* _INSTRUCTIONS FOR THE TASK_:
Go over the data and keep only the lines that include "where".

== == ==

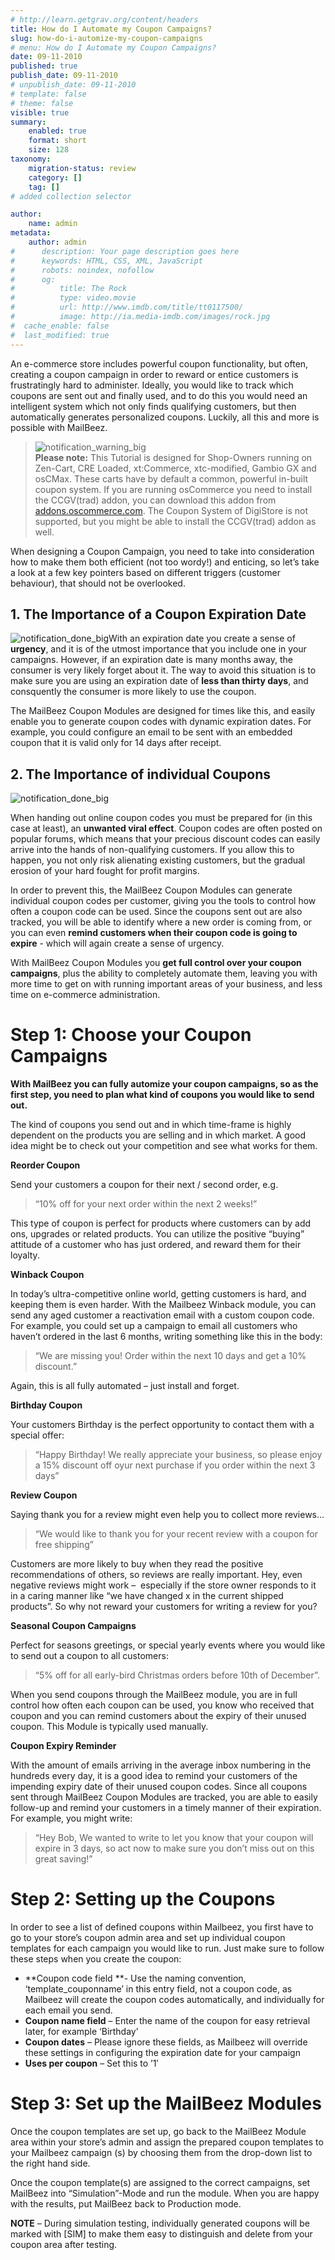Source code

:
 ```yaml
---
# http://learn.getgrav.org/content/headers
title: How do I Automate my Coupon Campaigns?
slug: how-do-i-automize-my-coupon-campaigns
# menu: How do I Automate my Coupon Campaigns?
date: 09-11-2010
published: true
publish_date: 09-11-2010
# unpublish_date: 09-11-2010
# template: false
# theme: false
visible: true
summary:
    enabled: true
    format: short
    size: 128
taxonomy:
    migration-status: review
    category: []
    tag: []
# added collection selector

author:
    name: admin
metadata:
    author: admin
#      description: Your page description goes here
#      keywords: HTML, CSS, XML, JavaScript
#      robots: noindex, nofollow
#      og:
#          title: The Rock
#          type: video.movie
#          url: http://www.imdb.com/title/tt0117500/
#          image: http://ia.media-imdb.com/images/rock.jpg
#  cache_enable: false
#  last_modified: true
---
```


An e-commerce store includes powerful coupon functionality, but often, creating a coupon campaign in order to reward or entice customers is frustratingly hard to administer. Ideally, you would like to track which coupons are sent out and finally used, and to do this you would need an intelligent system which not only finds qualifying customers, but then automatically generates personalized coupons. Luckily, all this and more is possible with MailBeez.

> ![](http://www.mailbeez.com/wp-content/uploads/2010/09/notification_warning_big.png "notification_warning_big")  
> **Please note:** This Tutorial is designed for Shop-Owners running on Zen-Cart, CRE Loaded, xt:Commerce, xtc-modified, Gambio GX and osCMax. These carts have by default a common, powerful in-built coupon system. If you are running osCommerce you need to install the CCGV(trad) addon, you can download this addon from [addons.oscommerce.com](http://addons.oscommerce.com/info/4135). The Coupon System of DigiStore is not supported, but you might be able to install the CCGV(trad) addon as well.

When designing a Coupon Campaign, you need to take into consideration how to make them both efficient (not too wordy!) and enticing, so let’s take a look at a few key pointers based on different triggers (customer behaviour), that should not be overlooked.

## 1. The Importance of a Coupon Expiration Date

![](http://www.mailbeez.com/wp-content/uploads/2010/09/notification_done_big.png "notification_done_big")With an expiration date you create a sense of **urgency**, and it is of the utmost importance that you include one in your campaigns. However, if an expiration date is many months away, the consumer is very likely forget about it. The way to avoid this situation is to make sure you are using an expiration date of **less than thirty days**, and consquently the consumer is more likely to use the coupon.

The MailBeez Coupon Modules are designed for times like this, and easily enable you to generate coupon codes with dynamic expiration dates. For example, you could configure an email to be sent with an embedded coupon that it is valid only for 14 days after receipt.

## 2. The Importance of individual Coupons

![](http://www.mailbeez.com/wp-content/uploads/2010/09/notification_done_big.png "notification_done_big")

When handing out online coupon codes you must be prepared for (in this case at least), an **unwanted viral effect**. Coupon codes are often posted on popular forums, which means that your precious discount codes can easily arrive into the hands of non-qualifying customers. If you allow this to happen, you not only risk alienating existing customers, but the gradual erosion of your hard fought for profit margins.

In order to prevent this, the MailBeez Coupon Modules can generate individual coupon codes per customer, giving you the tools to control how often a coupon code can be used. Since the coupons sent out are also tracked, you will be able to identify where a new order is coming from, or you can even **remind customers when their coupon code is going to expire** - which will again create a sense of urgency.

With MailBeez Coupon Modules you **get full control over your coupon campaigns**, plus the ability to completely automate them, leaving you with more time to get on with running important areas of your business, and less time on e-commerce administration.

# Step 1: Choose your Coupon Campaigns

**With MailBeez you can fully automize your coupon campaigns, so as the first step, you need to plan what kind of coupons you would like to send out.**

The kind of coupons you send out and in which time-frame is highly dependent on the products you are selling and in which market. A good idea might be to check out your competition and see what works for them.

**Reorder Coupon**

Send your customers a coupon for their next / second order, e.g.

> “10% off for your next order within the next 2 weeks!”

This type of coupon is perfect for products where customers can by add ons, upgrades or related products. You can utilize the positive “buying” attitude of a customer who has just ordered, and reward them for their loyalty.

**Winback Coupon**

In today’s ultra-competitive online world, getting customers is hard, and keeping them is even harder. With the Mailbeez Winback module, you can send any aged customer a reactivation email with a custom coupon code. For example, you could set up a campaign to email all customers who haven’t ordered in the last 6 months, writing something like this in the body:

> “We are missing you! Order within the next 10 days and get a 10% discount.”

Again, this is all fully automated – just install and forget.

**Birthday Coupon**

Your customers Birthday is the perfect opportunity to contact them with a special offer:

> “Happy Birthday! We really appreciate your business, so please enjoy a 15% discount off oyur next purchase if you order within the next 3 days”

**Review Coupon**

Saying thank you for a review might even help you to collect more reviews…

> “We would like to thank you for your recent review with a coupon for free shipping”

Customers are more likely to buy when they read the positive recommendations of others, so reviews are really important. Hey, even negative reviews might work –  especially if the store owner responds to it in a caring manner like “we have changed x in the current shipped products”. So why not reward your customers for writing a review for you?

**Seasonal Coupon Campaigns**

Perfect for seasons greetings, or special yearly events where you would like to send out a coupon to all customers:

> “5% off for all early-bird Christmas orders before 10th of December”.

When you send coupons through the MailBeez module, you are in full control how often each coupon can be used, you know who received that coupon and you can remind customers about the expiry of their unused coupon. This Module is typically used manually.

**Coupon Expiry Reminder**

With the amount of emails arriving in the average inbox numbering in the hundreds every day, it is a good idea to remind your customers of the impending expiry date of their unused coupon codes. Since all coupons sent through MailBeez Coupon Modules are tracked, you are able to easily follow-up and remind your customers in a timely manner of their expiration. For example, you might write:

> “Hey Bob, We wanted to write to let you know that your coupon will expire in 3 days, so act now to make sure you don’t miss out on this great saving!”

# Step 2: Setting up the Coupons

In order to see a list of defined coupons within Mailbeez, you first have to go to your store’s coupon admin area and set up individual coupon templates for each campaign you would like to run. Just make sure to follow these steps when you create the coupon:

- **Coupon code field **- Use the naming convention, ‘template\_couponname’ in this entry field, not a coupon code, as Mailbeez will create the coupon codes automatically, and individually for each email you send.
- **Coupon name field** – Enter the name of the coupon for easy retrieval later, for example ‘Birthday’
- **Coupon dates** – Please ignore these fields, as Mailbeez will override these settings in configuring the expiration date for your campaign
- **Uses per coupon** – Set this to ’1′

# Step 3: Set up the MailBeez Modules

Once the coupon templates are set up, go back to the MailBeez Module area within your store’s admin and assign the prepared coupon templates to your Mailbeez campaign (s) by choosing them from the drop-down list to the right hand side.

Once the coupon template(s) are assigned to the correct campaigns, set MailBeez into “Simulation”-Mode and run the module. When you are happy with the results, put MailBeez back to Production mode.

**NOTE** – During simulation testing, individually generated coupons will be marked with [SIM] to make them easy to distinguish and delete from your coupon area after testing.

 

== == ==

* _EXERCISE OUTPUT_:
In order to prevent this, the MailBeez Coupon Modules can generate individual coupon codes per customer, giving you the tools to control how often a coupon code can be used. Since the coupons sent out are also tracked, you will be able to identify where a new order is coming from, or you can even **remind customers when their coupon code is going to expire** - which will again create a sense of urgency.
This type of coupon is perfect for products where customers can by add ons, upgrades or related products. You can utilize the positive “buying” attitude of a customer who has just ordered, and reward them for their loyalty.
Perfect for seasons greetings, or special yearly events where you would like to send out a coupon to all customers:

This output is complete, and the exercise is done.